Falling out of love with work
Years ago as a Department Manager, I started losing motivation in my career. My results were good, I received good reviews, but I wasn’t challenged. I talked to my immediate manager about my next move, but didn’t get much advice on what to do next. At the time, the opportunities locally seemed limited and moving to another state was not an option for my family. I felt stagnant and didn’t know what else to do.

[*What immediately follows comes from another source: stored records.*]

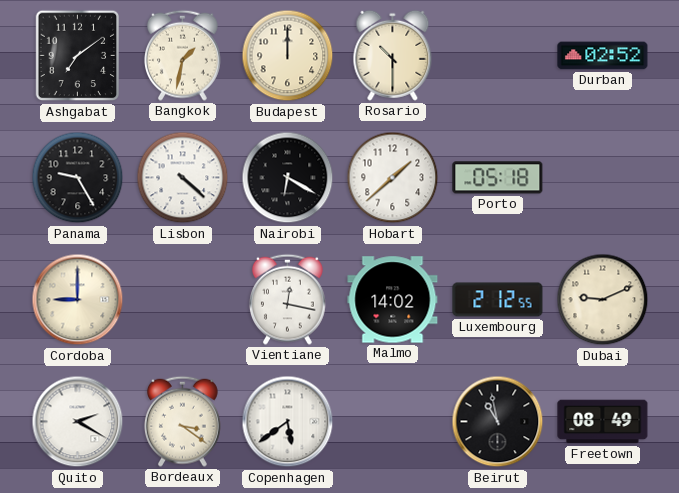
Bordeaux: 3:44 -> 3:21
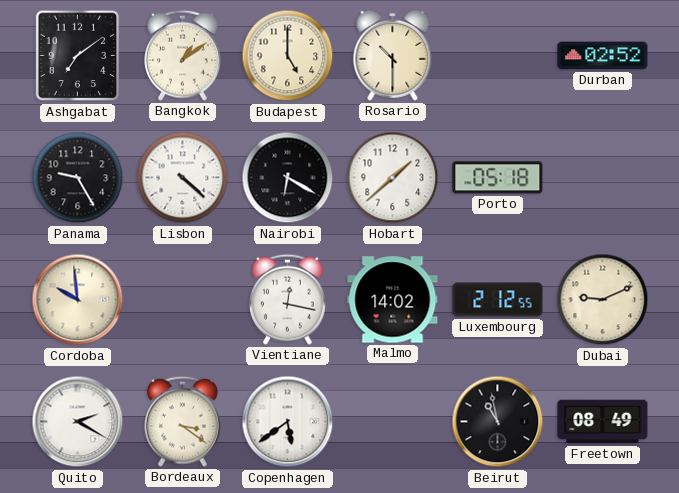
Bangkok: 1:32 -> 1:09
Budapest: 12:00 -> 5:00
Cordoba: 9:00 -> 9:59
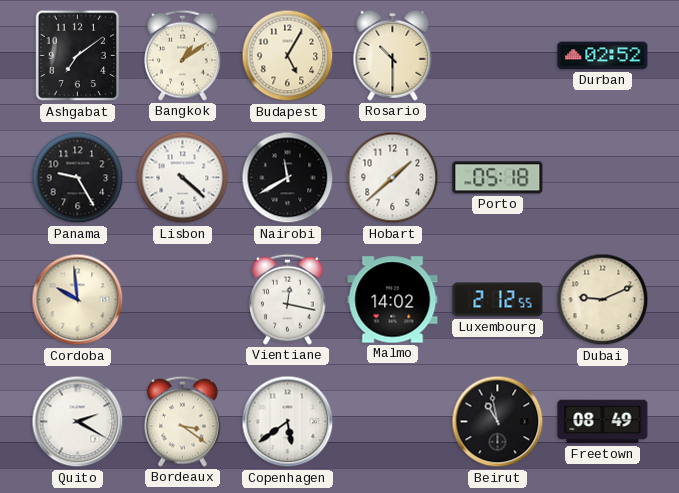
Budapest: 5:00 -> 5:05
Nairobi: 6:20 -> 11:40
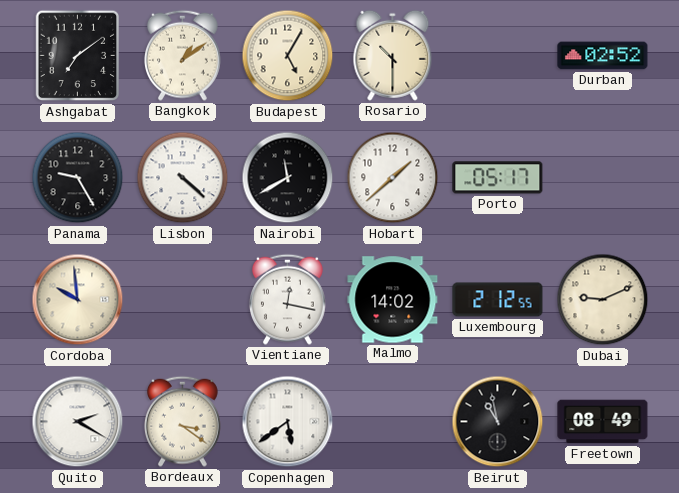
Porto: 05:18 -> 05:17
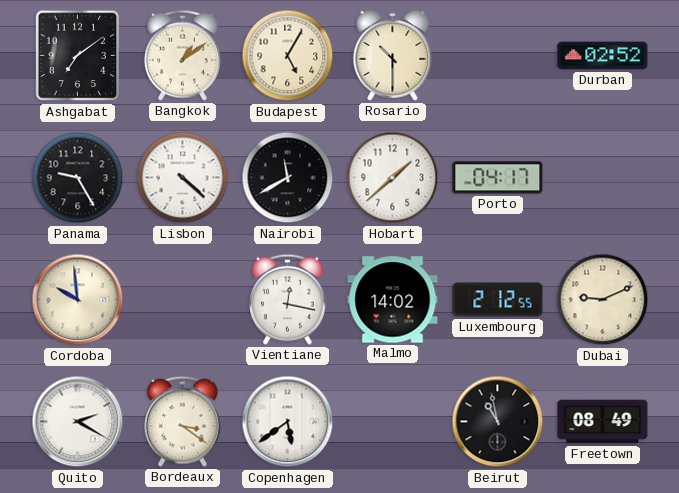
Porto: 05:17 -> 04:17
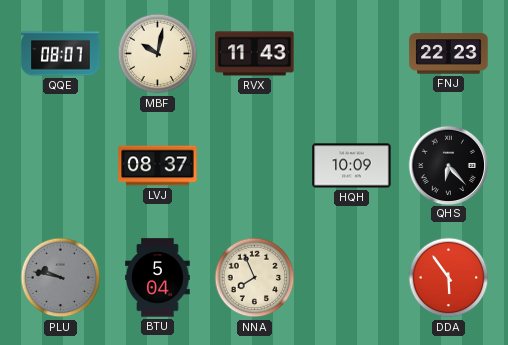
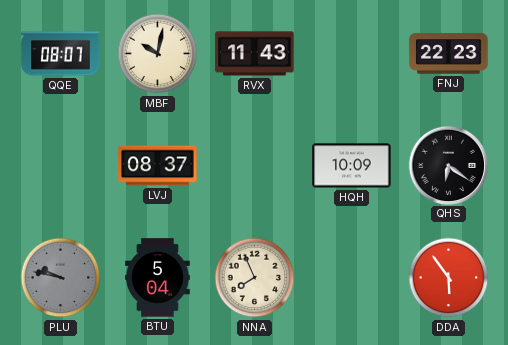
QHS: 6:23 -> 6:21
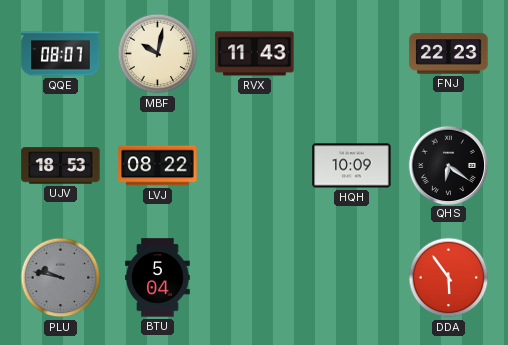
UJV: none -> 18:53
LVJ: 08:37 -> 08:22
NNA: 7:56 -> none
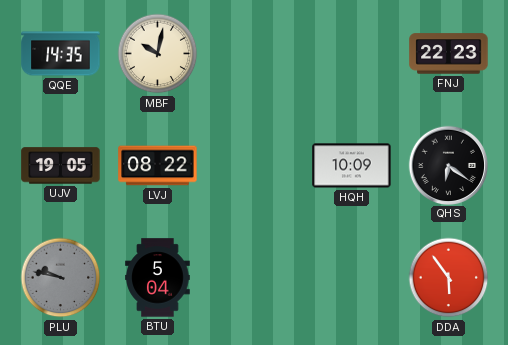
QQE: 08:07 -> 14:35
RVX: 11:43 -> none
UJV: 18:53 -> 19:05
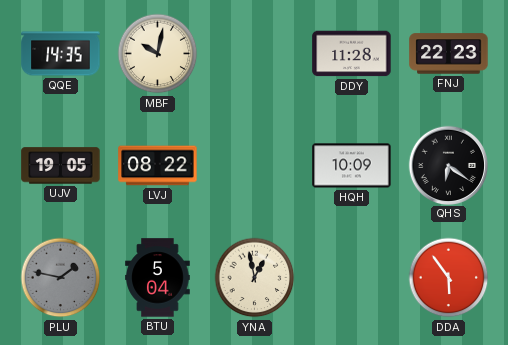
DDY: none -> 11:28
PLU: 9:47 -> 1:47
YNA: none -> 12:58
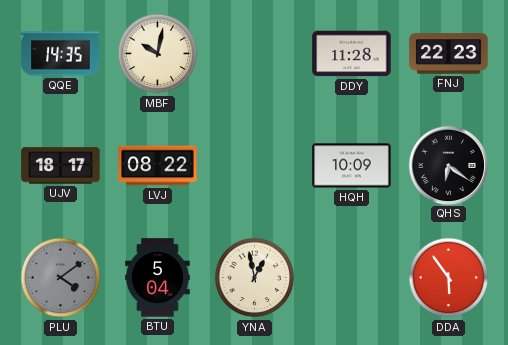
UJV: 19:05 -> 18:17
PLU: 1:47 -> 4:09
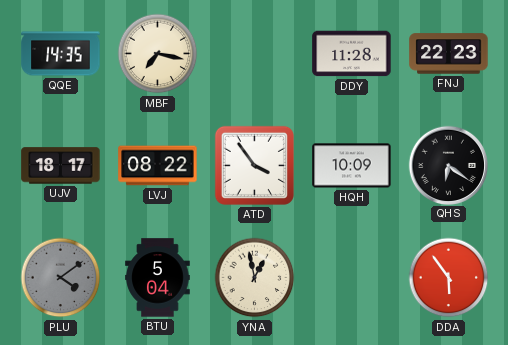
MBF: 10:02 -> 7:17
ATD: none -> 3:54
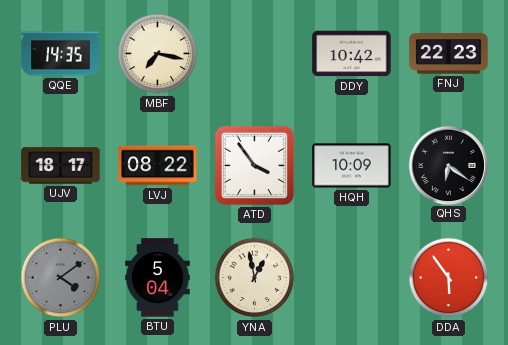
DDY: 11:28 -> 10:42
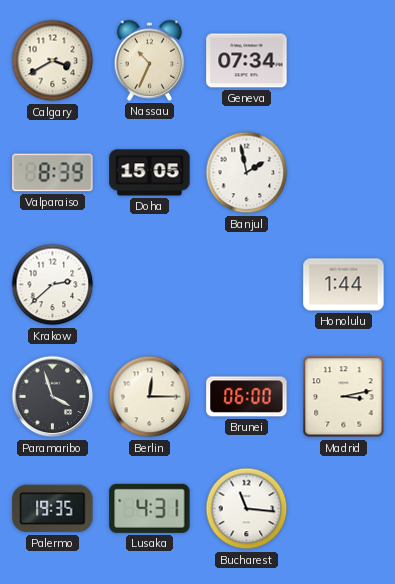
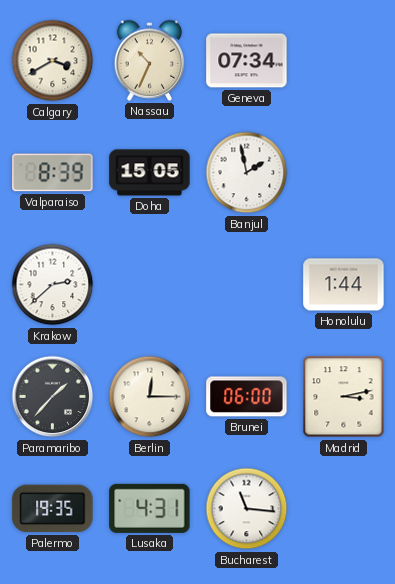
Paramaribo: 3:57 -> 1:37
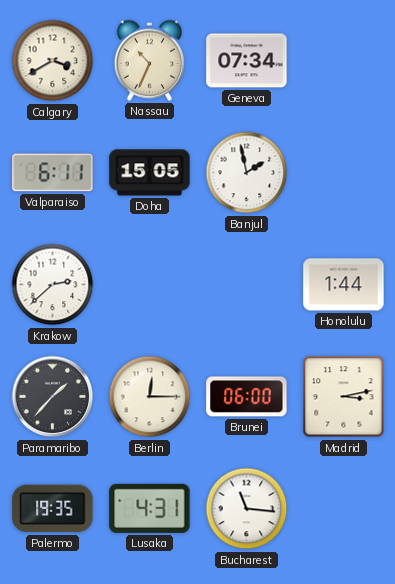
Valparaiso: 8:39 -> 6:11
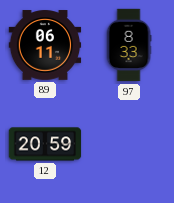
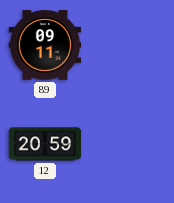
89: 06:11 -> 09:11
97: 8:33 -> none
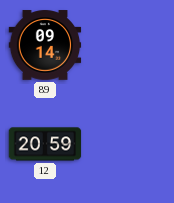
89: 09:11 -> 09:14
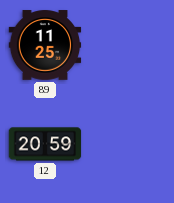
89: 09:14 -> 11:25
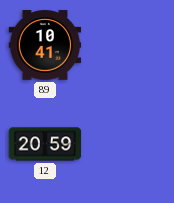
89: 11:25 -> 10:41
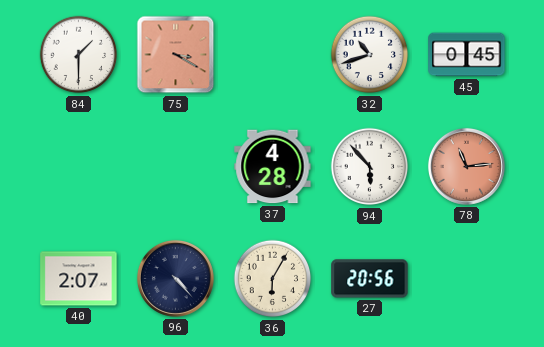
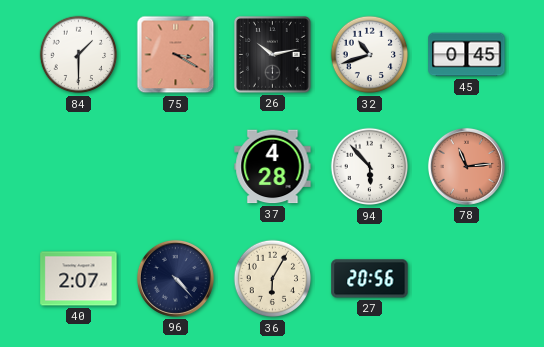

Getting re-inspired to grow
Later on, I met a leadership coach who talked about being your authentic self, leveraging mentors and getting a sponsor. Her advice resonated with me and I took the next step to own my career development. I met two mentors from different business units who helped me see new possibilities for my career growth.
Working on authenticity
I worked on my confidence to show up authentically and not worry about fitting a specific mold. With increased confidence, I asked my manager more pointed questions and increased his confidence in my abilities. Instead of asking what I needed to do to get promoted, I shared my plan and asked for feedback to ensure I was on the right path. I met with him periodically to share my successes along the way and asked for his support for future promotions. This shift helped me not only get my next position, but helped secure my manager as my sponsor, arming him with the information he needed to support me when I wasn’t in the room.
I still learn something every day and never expect to know everything. But I have strong relationships with my team, my department and those that support student loans. Those relationships truly give me confidence that we can overcome anything.